There are shortages everywhere you look. The Red Cross says they’re seeking blood donors, and the same is true for dogs to donate for other dogs. But should animals be forced to do this as they have been in California, kept as “blood slave donors?”

California will phase out their controversial use of blood from caged dogs for pet hospitals under California Pet Blood Bank Modernization Act, authored by Assemblyman Richard Bloom, D–Santa Monica, and Senate Republican Leader Scott Wilk, R-Santa Clarita and quickly signed by Gov. Gavin Newsom.

Under the new law, veterinarians in the state will be able to operate canine blood banks like the voluntary model used for people and all other states have in place for pets, which is anticipated to help increase the amount of lifesaving supplies needed for pets in need of blood. Currently that supply is especially limited.

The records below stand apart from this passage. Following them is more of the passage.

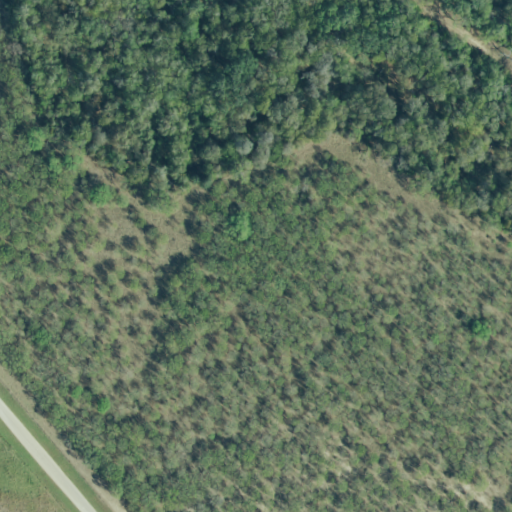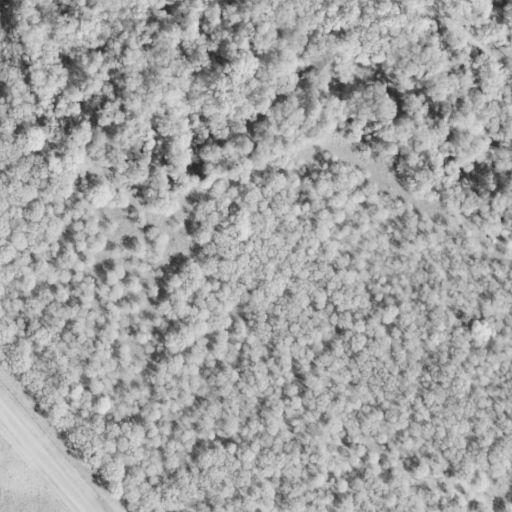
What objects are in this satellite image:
road: (43, 460)
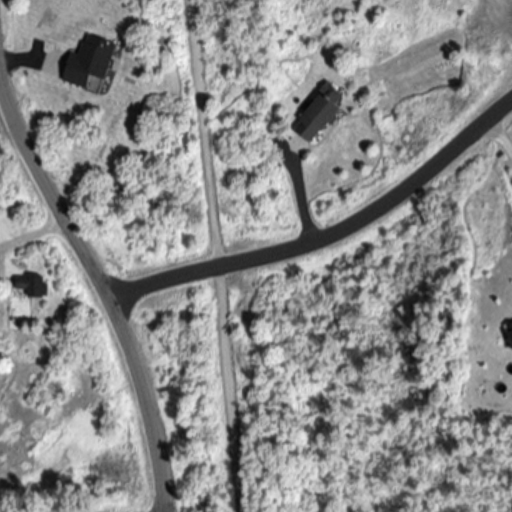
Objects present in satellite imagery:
building: (92, 60)
building: (91, 66)
building: (323, 112)
building: (318, 118)
road: (498, 137)
road: (303, 200)
road: (33, 235)
road: (330, 236)
road: (214, 255)
building: (35, 285)
road: (105, 290)
building: (511, 324)
building: (511, 326)
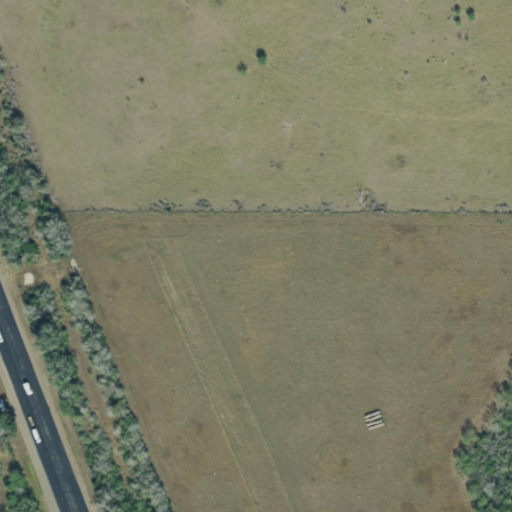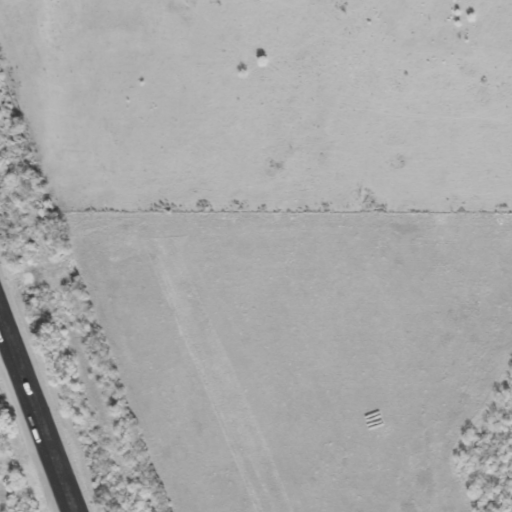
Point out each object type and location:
road: (39, 407)
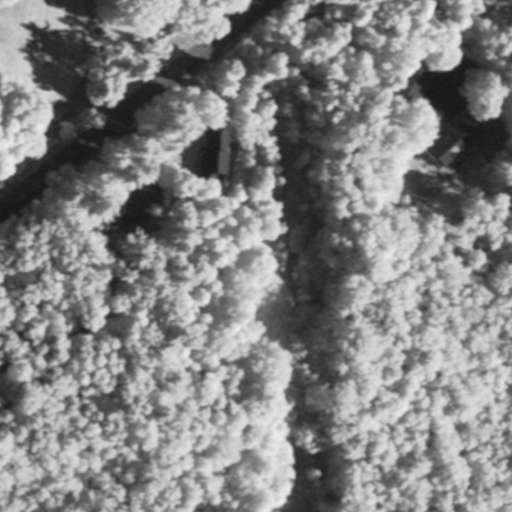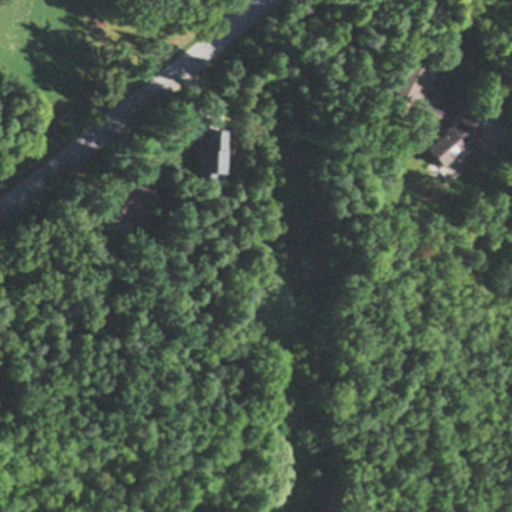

California at this time requires that all animal blood purchased by veterinarians to come from either of two privately od companies that house hundreds of donor dogs at their facilities for the sole purpose of collecting their blood. Animal rights groups have accused these facilities of mistreating donor dogs.

The new law will void their licenses 18 months after data shows that volunteer collections produce as much animal blood as closed colonies, so veterinarians are given an ample supply.

True enough if you volunteer your dog, your pup has no option but at least the veterinarian knows where the donor is from. Most importantly, for years there have been claims that the dogs maintained at these facilities are offered minimal care or even abused and are often formerly track Greyhounds (who have previously suffered). The claims of abuse are impossible to prove because legally these facilities have not been required to answer to anyone.

Also, those exemptions of transparency will no longer exist under Assembly Bill 1282 starting January 1.